I've written several columns over the past few months explaining why the Federal Reserve can't and won't raise rates, and why the rationale they've offered for telegraphing doing so soon is faulty.
Last week I wrote about the resulting credibility issue with capital market participants that's developed as a result of that rationale and why the Fed will most probably have to soon begin walking back expectations for rate increases this year.
There are risks to the capital markets and economic potential inherent in reversing course on rate hikes, though. and I'll discuss those briefly. Once the logic for monetary policy decisions and projections is allowed to become as far apart from what capital market actors think they should be, there are risks in attempting to realign monetary policy with market expectations. That logic also has has been building for over a year now,
Market participants in all asset classes have expressed with financial decisions that their collective assessment of the near future economic environment for the US is less optimistic than the Fed's. That has happened during the past year, and increasingly so over the past quarter,
This is most obvious in the increase of long end U.S. Treasuries by the largest banks in the U.S. over the past year, which I discussed last week. But it has also been reflected as a major contributing factor in driving the dollar index higher, as I discussed earlier this month in the column, Prepare for the Fed to Change Course.
A rising dollar helps to suppress commodity prices, especially oil, and it helps to drive down treasury yields. Declining oil prices causes gasoline prices to decrease and is a catalyst for an increase in U.S. consumer confidence, which is now at its highest level in a decade.
Declining long end U.S. Treasury yields drives down residential mortgage rates, which are now at their lowest level since the record lows of the spring of 2013.
Rising consumer confidence and declining mortgage rates helps to marginally increase the demand for housing. This traditionally is the primary catalyst for the beginning of a cycle of consumption increases leading to production increases, job and wage gains, and the virtuous cycle of an expanding economy.
That brings me to the risks inherent in the Fed altering its telegraphed course on rate hikes. The Fed's action, narrative, and projections for rate hikes has helped to contribute to the decline in oil prices.

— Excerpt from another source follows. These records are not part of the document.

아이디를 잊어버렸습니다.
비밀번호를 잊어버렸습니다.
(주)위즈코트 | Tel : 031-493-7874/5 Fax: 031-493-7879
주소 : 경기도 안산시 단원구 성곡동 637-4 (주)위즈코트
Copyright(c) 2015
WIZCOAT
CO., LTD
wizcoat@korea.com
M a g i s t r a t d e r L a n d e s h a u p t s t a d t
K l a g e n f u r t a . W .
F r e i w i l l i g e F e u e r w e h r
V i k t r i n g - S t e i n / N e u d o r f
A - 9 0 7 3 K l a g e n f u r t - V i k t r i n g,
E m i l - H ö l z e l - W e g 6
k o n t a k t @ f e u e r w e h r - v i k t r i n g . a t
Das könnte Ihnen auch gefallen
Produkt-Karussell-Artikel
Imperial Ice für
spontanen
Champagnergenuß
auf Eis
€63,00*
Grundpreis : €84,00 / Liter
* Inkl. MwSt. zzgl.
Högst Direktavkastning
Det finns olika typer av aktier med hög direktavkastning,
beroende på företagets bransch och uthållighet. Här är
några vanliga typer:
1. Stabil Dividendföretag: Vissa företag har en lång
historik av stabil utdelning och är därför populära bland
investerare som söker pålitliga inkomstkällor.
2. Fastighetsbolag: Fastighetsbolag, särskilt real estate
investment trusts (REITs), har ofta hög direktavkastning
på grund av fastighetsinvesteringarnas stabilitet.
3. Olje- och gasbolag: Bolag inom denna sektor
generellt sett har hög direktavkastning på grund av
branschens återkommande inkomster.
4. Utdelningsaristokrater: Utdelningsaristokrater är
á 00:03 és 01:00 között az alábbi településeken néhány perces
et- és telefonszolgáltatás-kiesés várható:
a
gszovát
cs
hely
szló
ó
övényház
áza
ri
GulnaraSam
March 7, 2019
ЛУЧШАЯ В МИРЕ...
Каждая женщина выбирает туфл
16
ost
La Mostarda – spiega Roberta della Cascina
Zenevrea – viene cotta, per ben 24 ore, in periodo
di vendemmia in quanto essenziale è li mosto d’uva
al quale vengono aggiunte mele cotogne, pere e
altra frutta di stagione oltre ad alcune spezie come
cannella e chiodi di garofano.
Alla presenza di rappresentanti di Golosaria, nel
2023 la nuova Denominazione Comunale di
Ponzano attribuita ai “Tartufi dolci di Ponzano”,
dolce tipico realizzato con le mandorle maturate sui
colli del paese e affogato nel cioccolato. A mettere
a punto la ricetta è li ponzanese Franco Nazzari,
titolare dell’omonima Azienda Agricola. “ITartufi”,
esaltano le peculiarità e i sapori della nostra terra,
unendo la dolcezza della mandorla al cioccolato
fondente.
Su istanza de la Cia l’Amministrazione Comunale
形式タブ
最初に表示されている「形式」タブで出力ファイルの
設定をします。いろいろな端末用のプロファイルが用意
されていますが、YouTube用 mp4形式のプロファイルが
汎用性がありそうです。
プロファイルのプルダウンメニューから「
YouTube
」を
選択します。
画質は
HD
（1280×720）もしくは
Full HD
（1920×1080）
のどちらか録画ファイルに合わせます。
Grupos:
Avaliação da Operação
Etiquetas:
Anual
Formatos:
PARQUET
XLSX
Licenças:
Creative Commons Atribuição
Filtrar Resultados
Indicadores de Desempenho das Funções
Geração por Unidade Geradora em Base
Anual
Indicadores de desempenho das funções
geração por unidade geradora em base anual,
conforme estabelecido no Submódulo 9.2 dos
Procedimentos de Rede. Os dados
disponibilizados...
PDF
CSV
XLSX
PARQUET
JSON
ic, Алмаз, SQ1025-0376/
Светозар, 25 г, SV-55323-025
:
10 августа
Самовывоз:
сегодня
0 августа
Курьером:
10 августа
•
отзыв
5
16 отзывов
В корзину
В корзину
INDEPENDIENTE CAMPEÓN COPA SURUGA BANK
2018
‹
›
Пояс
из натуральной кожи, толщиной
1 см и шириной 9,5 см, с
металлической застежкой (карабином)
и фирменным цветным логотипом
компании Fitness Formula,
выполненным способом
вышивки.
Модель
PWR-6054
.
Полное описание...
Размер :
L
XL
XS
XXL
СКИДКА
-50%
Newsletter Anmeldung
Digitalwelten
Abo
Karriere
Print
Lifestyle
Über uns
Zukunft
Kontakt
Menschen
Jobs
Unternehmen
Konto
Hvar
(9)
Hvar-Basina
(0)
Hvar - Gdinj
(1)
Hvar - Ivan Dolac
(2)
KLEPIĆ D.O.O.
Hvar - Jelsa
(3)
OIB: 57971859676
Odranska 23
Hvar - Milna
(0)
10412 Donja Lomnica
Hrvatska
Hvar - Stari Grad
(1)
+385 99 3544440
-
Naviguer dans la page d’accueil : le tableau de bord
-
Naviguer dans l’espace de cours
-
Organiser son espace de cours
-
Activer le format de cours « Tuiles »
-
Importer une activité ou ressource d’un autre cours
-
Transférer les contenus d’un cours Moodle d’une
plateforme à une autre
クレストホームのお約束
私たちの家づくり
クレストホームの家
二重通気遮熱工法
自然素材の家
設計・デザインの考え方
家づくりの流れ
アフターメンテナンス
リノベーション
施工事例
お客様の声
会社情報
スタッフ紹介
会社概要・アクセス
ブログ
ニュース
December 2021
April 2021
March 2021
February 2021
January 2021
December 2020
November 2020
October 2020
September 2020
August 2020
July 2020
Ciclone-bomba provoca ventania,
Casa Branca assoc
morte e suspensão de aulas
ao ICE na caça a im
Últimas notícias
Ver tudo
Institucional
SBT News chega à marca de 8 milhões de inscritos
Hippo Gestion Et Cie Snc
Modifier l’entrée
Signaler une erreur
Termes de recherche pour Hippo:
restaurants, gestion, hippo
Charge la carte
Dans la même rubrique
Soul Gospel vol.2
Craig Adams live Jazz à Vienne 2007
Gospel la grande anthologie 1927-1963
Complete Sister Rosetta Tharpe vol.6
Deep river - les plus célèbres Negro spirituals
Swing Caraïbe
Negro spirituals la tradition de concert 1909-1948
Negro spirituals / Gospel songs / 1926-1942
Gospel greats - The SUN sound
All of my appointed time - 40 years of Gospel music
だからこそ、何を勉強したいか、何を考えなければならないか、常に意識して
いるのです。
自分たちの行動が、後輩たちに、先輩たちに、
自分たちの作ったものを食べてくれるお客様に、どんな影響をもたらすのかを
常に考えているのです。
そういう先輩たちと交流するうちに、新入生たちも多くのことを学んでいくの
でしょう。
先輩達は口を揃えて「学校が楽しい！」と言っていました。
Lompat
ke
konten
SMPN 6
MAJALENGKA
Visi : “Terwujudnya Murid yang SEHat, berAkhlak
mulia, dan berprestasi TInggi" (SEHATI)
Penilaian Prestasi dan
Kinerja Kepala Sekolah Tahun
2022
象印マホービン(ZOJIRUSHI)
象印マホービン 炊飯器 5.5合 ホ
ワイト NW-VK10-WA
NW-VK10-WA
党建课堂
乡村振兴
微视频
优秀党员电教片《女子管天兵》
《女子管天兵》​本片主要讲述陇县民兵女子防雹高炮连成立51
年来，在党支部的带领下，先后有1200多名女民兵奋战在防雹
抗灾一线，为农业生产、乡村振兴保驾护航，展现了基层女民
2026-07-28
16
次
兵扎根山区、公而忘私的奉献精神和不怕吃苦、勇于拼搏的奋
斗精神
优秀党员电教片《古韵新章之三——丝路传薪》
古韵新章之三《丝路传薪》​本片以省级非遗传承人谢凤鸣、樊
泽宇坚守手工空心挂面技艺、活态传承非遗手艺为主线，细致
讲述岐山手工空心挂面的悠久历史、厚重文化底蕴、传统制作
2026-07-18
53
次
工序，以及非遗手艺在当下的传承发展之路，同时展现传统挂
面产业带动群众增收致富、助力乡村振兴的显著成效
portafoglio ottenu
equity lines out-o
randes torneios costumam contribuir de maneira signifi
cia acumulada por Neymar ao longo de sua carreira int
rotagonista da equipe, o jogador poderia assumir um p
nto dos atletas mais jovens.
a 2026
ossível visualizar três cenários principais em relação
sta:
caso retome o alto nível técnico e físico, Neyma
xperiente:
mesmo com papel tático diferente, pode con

That is going to cause economic activity in the oil sector, largely concentrated in Texas and North Dakota, to decline precipitously and be reflected as such in GDP this year . That is because booming economic activity in those areas had been a major positive contributor to aggregate national GDP during 2014.
The decline in oil prices and long end yields, however, has also set up the housing market for its best spring / summer buying season since subprime mortgages began to default in 2006.
As I discussed last November, every year since Lehman failed in 2008, something has happened in the capital markets that has prevented the U.S. from having a strong spring / summer housing market. That "thing" has been instability of mortgage rates in the spring following the end-of- year holiday season.
If the Fed is right now caught in a timing trap, if they begin now to walk back expectations of raising rates in June, the markets will logically conclude that the dollar is currently priced at a premium. The markets will then will sell it. The declining dollar will be reflected in rising long-end treasury yields and oil prices.
Rising long-end treasury yields will cause mortgage rates into the spring housing season and decrease housing affordability. It will also cause oil prices to rise, which will push gasoline prices up again and deflate the nascent positive shift in consumer confidence.
This process could cause home buyers to punt for another year on a home purchase.
We are getting signs of that process occurring now.
Treasury Inflation Protected Securities (TIPS) are increasingly being priced by the markets in anticipation of rapidly decreasing long-term expectations for inflation and now indicate that inflation will not rise to the level of the Fed's target of 2% for over the next decade.
This again is a signal being sent by the markets that the Fed can't raise rates this year. It is beginning to be exhibited in other markets as an expectation that the Fed won't raise rates this year. That is exhibited by today's plunge in the dollar and commensurate reflection of rising oil prices and long end treasury yields.
The Fed so far has not changed its telegraphed intention of raising rates, but the markets are increasingly exhibiting a belief that they will soon and that they must.